I woke up from my nap cranky and with a sore neck, took the dog out, wiped the floors with a static cloth and made creamy spinach-ham-onion-mushroom pasta with cheese. I took a painkiller for the neck, because my hands felt weird and clunky during cooking and I kept dropping stuff so I'm probably on my way to another muscle spasm unless I get the tightness out.
It dawned on me last night why I felt so weird about my last doctor visit even though it went well. The doc was probably curious about my trans clinic appointment (she can see that it's coming up), and that's why she kept asking "is there anything else you want to talk about?" in a curious tone while smiling. Hm. I can't say I like it if I'm right about this because the doctor should understand that she's in no position to further or hinder my transitioning goals so her asking me about them is useless, and general practitioners aren't even supposed to comment on matters that have to do with a person's gender identity and gender conforming treatments... Which is probably why she kept her wording so vague.
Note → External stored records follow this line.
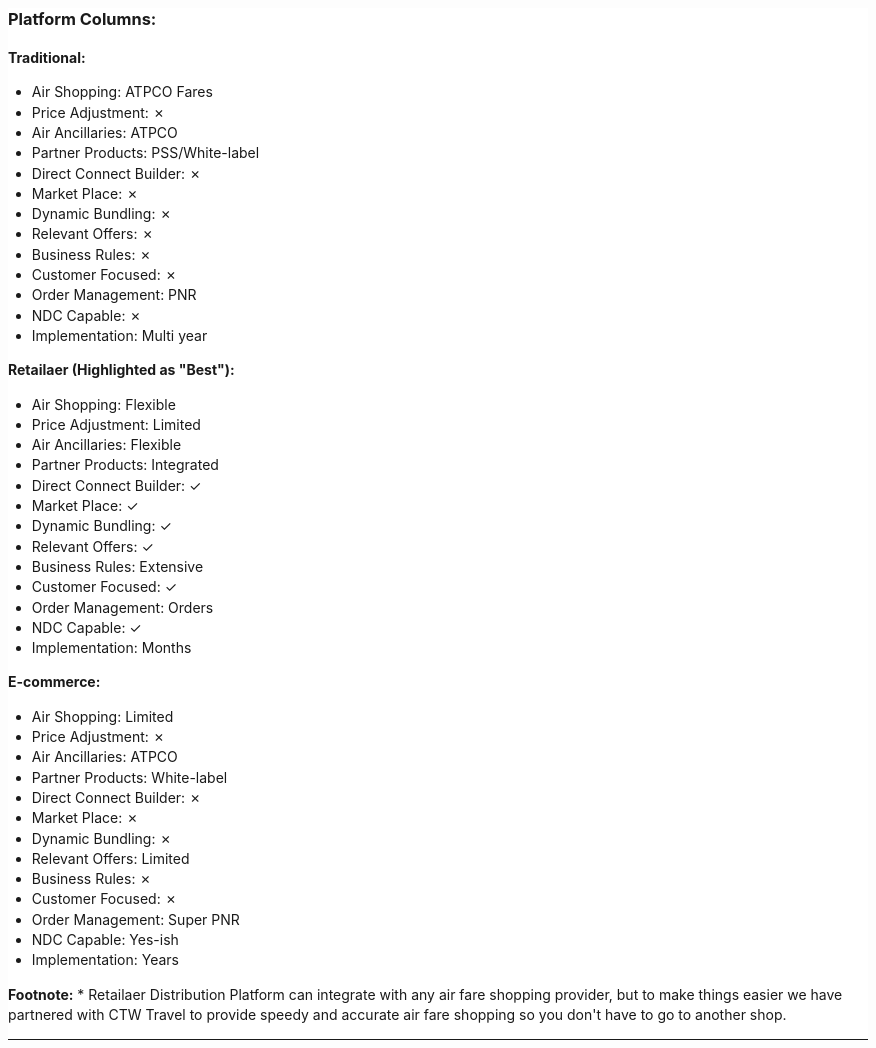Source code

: ### Platform Columns:

**Traditional:**
- Air Shopping: ATPCO Fares
- Price Adjustment: ✗
- Air Ancillaries: ATPCO
- Partner Products: PSS/White-label
- Direct Connect Builder: ✗
- Market Place: ✗
- Dynamic Bundling: ✗
- Relevant Offers: ✗
- Business Rules: ✗
- Customer Focused: ✗
- Order Management: PNR
- NDC Capable: ✗
- Implementation: Multi year

**Retailaer (Highlighted as "Best"):**
- Air Shopping: Flexible
- Price Adjustment: Limited
- Air Ancillaries: Flexible
- Partner Products: Integrated
- Direct Connect Builder: ✓
- Market Place: ✓
- Dynamic Bundling: ✓
- Relevant Offers: ✓
- Business Rules: Extensive
- Customer Focused: ✓
- Order Management: Orders
- NDC Capable: ✓
- Implementation: Months

**E-commerce:**
- Air Shopping: Limited
- Price Adjustment: ✗
- Air Ancillaries: ATPCO
- Partner Products: White-label
- Direct Connect Builder: ✗
- Market Place: ✗
- Dynamic Bundling: ✗
- Relevant Offers: Limited
- Business Rules: ✗
- Customer Focused: ✗
- Order Management: Super PNR
- NDC Capable: Yes-ish
- Implementation: Years

**Footnote:**
\* Retailaer Distribution Platform can integrate with any air fare shopping provider, but to make things easier we have partnered with CTW Travel to provide speedy and accurate air fare shopping so you don't have to go to another shop.

---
I mean I can understand that it must have been a little weird seeing me with makeup on and my hair done but in masc clothes and masc-ish body language and intonation, but... :/
Maybe my bad mood is at least partially because if I'm correct, the doc visit was a reminder that my identity is something that people are curious about and some even want to gawk at the freak that I am (in their heads). And I mean, I can't change that so it's better to just learn to let it go but this was probably the first time I have ever had this sort of an experience. So that's why it weighs down on me a bit at least.